Mich erstaunt, wie psychisch gefasst sie in der Lage ist, mit ihrem nahestehenden Tod umzugehen. Denn sie erzählt:
»Wenn Gott sagt, ich müsse gehen, wird das seine Gründe haben und wir werden die Wege finden.«
Unsere Unterhaltung endet damit, dass wir uns beide weinend in den Armen liegen. Ich will sie nicht gehen lassen. Ich will das alles nicht wahrhaben.
29.04.2019
Bisher hat es mir nichts ausgemacht, in der Schule über Mamas Zustand zu reden, sofern ich drauf angesprochen wurde. Doch heute bin ich von Anne gefragt worden, wie es meiner Mutter gehe. Sie bestellte ihr schöne Grüße. Dieses Mal ähnelte diese Frage einem Stich ins Herz. Bis auf Jane und Grace habe ich meinen Freunden noch nichts von dem erzählt, was sich alles in den Osterferien und während der nachfolgenden Tage zugetragen hat. Vor allem nichts von dem erzählt, wie sehr sich Mamas Situation verschlechtert hat. Dementsprechend sind sie noch auf dem Stand der Hoffnung, dass die Chemotherapie anschlagen und sich eine Besserung zeigen würde.
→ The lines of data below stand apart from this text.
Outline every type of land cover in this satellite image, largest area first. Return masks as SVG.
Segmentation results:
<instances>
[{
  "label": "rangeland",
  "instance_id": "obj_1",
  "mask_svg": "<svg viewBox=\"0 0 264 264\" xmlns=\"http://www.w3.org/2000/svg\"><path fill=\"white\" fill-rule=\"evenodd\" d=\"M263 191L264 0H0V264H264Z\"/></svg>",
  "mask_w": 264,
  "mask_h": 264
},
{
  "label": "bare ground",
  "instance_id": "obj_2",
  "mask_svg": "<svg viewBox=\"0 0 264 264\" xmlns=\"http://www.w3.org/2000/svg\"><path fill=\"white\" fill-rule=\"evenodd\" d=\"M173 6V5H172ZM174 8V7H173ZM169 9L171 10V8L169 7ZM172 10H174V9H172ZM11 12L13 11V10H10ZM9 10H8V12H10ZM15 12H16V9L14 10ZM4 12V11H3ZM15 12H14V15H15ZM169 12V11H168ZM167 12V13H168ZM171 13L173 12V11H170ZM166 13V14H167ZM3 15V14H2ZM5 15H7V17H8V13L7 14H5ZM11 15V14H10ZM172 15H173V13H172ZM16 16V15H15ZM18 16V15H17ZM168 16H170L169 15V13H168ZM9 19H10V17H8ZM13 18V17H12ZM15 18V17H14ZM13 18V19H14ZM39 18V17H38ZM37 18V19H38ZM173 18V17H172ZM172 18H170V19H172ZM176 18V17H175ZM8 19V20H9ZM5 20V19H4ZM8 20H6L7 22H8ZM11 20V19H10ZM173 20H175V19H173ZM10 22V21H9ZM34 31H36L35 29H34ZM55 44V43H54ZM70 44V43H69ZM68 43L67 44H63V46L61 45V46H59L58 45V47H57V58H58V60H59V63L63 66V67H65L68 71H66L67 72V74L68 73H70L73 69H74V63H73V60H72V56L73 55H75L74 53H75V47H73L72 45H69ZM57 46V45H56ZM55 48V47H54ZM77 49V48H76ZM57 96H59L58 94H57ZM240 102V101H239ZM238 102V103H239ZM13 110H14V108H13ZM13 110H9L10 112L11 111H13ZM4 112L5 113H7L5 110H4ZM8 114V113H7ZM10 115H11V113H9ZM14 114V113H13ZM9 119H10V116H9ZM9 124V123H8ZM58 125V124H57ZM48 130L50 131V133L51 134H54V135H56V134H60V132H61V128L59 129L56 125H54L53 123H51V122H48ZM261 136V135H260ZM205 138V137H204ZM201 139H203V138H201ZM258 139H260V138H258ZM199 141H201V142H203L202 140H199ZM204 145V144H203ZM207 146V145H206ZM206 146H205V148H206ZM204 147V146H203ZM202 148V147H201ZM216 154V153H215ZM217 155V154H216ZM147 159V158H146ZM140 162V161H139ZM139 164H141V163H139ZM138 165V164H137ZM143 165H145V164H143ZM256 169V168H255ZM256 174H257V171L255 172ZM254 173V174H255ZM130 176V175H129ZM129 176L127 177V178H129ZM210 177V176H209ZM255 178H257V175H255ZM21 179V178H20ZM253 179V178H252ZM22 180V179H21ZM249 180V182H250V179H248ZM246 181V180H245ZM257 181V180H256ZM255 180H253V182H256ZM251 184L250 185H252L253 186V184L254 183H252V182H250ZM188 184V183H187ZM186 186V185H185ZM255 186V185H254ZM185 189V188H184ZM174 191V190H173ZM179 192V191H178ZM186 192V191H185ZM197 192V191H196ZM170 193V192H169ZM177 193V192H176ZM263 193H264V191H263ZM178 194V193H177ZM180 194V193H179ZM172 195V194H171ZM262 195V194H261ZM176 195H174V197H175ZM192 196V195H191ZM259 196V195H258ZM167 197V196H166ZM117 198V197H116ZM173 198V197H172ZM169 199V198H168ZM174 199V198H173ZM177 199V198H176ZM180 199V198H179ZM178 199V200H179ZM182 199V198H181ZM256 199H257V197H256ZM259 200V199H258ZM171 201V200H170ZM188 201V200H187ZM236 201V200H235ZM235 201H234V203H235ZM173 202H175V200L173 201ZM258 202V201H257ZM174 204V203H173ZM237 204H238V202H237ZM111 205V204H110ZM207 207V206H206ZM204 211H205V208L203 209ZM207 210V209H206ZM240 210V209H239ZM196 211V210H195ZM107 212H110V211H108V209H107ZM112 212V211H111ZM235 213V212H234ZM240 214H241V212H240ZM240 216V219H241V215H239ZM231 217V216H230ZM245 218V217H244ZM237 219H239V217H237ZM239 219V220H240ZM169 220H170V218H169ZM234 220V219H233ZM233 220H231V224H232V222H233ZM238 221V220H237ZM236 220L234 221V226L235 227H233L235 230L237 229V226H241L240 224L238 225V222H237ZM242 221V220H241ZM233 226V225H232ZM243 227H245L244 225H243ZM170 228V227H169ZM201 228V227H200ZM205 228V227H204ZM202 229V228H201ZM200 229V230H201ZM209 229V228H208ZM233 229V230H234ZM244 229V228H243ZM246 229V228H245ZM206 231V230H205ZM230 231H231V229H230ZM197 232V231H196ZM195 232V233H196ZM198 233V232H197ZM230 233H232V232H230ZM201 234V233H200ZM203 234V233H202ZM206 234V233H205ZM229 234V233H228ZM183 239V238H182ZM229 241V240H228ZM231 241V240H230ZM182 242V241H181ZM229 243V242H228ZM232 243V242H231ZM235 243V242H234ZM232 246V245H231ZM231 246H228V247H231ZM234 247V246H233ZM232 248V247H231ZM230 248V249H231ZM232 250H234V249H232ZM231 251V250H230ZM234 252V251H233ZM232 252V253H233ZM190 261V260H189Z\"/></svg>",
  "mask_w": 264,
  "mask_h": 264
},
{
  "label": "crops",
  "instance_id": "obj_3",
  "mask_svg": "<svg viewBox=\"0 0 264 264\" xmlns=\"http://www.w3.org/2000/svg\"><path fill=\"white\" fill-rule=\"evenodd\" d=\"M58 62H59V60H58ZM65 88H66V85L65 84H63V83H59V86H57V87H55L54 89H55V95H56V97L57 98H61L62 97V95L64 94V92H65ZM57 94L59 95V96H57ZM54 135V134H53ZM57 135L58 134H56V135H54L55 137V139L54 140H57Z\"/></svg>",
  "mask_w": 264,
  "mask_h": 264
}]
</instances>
Im Unterricht habe ich nicht an dieses Thema denken müssen, doch durch Annes Frage wurde ich erinnert. Sofort überkamen mich alle Gedanken und Emotionen darüber, wie es wirklich um Mama steht. Ich war so dicht vorm Losweinen, wie ich in der Schule noch nie zuvor den Drang dazu erlebt hatte. Trotzdem gelang es mir, mich zu beherrschen und bedächtig zu antworten. Ich erzählte ihr alles. Die ungeschmückte reine Wahrheit.
Dennoch überwältigt und erstaunt es mich, wie schnell ich mittlerweile vor den Tränen stehen kann. In letzter Zeit geschieht mir dies so viel öfter, weil ich zunehmend realisiere, dass mir und auch allen anderen nicht mehr viel Zeit mit Mama bleibt.